La seudociencia es ante todo un buen negocio, algo muy próspero que florece en todas las ramas de la ciencia, y en el aspecto histórico, éste consiste en la venta de libros y revistas, en el pago de conferencias ante grupos de incautos y en la organización de recorridos turísticos por el «lugar donde estuvieron los dioses extraterrestres», bajo la guía del astroarqueólogo más famoso. Por supuesto, el caso más célebre de un seudocientífico de la arqueología es el del suizo Erich von Daniken.
Daniken no se mide. Para él toda hazaña tecnológica o arquitectónica que no se encuentre históricamente bien documentada es obra de los extraterrestres, los cuales en diversas épocas han bajado a darnos ayuda, y siempre tiene cuidado de ubicar su visita justo antes de aparecer la documentación histórica. Por ejemplo, en el caso de las pirámides de Egipto, aunque hay registros históricos de las primeras cuatro dinastías, éstos no son detallados y se refieren a cuestiones genealógicas, por lo que Daniken está en libertad de decir, con cierta impunidad, que los extraterrestres fueron quienes instruyeron a los egipcios, de modo que pudieran situar sus pirámides mediante fotografía aérea, orientación geomagnética y el uso de la antigravedad para mover las rocas.
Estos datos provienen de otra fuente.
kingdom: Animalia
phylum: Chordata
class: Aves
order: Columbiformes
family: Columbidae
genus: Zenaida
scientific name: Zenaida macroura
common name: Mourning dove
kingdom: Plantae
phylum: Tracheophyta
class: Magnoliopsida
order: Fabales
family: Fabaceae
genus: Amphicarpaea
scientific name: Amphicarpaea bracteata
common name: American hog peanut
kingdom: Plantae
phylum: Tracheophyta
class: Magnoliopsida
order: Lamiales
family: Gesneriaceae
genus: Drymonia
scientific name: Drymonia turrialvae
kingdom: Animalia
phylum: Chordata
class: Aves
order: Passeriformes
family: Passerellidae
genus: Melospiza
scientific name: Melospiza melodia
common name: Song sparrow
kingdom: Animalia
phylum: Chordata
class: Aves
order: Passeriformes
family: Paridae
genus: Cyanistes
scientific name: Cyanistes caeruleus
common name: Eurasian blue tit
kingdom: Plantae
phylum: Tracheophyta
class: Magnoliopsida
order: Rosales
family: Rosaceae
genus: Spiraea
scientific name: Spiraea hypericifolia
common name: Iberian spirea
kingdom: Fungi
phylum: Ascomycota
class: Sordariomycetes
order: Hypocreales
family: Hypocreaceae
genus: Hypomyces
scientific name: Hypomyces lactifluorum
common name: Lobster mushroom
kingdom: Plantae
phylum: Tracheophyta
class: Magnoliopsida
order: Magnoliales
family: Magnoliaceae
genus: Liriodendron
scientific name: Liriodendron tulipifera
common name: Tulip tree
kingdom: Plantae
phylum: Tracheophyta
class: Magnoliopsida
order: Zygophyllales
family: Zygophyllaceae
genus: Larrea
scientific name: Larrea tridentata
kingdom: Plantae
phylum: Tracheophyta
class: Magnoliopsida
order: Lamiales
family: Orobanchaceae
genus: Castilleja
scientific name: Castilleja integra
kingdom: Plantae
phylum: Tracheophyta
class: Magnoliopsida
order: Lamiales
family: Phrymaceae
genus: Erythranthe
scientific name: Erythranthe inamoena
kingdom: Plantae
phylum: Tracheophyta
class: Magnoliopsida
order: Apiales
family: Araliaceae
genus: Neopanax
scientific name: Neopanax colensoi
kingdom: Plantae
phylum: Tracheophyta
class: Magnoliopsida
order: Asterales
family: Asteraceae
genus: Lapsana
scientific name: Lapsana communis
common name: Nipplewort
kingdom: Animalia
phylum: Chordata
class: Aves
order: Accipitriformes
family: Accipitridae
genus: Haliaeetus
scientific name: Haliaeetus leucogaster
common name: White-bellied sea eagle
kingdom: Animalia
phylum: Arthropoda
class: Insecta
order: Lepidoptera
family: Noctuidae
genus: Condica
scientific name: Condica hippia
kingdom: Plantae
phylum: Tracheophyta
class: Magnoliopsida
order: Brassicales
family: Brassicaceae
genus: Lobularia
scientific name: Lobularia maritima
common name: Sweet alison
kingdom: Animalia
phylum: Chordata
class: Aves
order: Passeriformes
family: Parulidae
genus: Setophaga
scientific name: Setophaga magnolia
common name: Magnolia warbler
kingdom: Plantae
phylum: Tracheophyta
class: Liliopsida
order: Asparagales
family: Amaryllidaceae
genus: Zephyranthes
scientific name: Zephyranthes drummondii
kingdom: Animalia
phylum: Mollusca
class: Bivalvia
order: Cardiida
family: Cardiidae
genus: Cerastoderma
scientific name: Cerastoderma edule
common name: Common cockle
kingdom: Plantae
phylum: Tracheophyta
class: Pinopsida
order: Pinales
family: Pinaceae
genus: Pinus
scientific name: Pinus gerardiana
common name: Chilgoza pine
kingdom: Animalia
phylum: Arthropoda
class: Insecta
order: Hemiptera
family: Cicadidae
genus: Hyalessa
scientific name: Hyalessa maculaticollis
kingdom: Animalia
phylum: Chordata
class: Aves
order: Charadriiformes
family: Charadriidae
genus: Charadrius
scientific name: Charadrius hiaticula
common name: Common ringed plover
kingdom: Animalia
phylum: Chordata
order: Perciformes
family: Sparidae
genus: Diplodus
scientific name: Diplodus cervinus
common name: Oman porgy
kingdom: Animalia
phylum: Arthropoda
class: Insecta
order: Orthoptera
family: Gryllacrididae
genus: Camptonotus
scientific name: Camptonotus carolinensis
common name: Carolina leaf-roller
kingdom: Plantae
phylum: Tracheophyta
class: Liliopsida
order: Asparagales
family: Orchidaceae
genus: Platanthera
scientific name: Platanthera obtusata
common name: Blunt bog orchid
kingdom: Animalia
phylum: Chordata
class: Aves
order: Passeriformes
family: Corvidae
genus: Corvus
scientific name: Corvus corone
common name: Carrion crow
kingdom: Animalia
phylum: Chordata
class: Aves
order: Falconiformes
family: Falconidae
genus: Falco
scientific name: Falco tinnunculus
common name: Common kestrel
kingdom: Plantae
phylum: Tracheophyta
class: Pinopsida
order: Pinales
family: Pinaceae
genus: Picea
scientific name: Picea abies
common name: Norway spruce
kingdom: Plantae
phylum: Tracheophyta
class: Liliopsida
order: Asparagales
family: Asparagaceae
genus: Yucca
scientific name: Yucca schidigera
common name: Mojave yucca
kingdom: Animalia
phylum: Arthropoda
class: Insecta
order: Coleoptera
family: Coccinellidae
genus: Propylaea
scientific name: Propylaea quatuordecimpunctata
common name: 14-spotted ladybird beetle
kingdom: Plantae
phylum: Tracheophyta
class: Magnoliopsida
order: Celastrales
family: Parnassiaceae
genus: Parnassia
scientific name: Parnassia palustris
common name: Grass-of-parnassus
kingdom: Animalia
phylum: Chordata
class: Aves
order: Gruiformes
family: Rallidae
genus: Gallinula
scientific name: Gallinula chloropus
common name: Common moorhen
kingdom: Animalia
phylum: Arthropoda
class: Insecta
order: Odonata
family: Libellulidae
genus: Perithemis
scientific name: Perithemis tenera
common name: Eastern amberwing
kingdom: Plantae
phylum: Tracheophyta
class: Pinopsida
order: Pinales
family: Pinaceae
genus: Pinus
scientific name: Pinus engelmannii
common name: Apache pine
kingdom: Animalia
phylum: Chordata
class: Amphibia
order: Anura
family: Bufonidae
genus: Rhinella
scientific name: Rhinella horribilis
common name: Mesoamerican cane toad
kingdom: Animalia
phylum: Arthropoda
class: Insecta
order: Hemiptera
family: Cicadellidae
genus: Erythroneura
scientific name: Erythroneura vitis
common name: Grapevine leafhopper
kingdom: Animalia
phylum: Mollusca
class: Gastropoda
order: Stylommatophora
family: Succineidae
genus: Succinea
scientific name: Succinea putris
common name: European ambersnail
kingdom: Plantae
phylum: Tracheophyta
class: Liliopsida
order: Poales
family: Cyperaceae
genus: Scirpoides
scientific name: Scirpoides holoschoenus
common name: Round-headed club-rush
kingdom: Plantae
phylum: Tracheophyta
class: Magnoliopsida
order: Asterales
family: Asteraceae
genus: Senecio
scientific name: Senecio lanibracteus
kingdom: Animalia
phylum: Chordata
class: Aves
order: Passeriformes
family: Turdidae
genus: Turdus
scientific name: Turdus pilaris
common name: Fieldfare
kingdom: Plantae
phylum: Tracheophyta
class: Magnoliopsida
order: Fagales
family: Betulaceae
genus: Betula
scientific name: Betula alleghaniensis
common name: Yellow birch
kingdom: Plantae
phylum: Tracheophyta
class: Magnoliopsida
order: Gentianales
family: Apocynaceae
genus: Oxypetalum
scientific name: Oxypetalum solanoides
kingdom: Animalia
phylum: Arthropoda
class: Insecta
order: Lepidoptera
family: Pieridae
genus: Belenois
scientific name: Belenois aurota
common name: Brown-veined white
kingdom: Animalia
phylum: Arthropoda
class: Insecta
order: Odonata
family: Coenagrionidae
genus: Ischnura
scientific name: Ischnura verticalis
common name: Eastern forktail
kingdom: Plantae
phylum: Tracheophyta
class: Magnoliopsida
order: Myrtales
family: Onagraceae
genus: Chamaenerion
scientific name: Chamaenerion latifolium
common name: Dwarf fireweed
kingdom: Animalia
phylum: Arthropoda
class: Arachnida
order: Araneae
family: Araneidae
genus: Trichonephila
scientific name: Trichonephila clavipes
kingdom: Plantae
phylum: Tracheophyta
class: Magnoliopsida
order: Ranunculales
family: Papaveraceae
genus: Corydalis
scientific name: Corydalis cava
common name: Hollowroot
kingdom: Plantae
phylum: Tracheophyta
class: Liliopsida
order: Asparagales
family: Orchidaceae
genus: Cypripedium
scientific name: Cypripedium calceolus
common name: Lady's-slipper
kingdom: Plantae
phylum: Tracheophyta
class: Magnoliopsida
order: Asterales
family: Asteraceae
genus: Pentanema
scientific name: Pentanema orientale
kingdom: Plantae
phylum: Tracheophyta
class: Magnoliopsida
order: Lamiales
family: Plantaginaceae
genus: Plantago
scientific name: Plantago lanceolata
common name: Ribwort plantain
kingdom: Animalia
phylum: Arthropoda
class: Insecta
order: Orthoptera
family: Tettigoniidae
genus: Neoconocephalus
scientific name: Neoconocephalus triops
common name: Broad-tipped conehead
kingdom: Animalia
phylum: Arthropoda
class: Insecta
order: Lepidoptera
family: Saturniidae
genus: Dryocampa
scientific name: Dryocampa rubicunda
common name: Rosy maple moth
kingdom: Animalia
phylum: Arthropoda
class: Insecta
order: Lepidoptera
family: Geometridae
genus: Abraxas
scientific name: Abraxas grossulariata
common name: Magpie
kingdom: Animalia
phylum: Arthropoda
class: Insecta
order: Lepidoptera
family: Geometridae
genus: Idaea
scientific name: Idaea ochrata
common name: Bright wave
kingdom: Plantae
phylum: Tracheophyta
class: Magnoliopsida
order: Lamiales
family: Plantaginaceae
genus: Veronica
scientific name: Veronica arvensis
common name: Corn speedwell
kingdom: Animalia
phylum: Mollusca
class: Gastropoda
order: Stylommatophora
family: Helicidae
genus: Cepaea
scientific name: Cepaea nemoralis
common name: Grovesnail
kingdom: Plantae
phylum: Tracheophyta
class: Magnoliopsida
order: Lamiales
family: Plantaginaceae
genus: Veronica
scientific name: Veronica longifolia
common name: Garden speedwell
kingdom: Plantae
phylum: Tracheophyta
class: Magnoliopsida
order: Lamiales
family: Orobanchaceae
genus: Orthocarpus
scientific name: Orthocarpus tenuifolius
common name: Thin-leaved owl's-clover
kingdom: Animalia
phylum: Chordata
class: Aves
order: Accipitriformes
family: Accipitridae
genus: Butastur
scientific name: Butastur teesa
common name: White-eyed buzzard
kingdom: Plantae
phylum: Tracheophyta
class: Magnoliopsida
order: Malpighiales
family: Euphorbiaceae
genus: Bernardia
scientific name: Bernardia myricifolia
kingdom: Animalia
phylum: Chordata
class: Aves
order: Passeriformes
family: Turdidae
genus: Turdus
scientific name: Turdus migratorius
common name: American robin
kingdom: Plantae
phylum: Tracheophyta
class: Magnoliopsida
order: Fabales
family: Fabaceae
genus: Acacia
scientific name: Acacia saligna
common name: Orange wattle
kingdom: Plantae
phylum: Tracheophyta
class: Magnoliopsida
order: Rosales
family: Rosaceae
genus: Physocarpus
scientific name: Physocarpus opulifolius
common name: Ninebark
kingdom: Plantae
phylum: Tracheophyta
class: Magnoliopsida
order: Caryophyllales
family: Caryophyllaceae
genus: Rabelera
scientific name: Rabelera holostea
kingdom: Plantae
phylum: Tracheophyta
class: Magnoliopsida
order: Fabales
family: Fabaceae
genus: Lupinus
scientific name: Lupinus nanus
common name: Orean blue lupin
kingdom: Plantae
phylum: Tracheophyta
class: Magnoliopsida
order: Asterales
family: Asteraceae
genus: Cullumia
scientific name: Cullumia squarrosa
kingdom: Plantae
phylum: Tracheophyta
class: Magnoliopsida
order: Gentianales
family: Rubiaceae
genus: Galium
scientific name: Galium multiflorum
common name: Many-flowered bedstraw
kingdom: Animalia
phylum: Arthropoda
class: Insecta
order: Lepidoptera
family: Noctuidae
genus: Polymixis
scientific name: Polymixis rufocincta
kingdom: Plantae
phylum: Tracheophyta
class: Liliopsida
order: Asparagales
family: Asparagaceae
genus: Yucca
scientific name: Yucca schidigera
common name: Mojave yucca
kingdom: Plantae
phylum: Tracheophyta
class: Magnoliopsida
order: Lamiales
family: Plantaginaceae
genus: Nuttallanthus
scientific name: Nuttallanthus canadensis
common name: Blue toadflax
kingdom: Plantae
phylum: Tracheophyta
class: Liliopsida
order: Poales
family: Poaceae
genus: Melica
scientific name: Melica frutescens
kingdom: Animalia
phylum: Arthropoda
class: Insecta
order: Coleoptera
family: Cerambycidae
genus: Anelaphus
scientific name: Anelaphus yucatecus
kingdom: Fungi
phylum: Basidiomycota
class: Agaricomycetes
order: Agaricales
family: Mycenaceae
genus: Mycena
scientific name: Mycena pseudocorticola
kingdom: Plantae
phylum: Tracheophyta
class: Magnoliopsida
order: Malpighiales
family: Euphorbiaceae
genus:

Sin embargo, este seudocientífico nunca podría especular, por ejemplo, respecto a la construcción del acueducto de Segovia, edificado por los romanos, ya que para éste hay amplios registros, tan detallados que incluyen el pago de los obreros y contratistas que llevaban a cabo las obras.
Así, Daniken se refiere a la intervención de los extraterrestres en la vida cotidiana de los mayas, a pesar de que sitúa su visita entre el siglo V y el VIII de nuestra era. Por supuesto que no existen registros históricos locales de esa época, y los pocos que hay permanecen intraducibles; sin embargo, en ese tiempo reinaron en Europa Justiniano, Carlomagno y Harum Al Rashid, en el califato de Bagdad, y no puede dejarnos de sorprender que ellos no registraran el paso de nave interplanetaria alguna ni contactos de ningún tipo con los innumerables seres extraterrestres que según Daniken pululaban en esos tiempos. El problema de la falta de coordinación y ajuste de las fechas también afecta a quienes quieren hallar relaciones entre las pirámides egipcias, datadas unos 2800 años a.c., con las pirámides mesoamericanas, fechadas entre 500 y 1 500 d.C. Es decir, la última pirámide egipcia se construyó 2 500 años antes de la primera mesoamericana.
[1] Publicado originalmente en Ciencia y Desarrollo, No. 145, México marzo/abril de 1999. Págs. 90-91.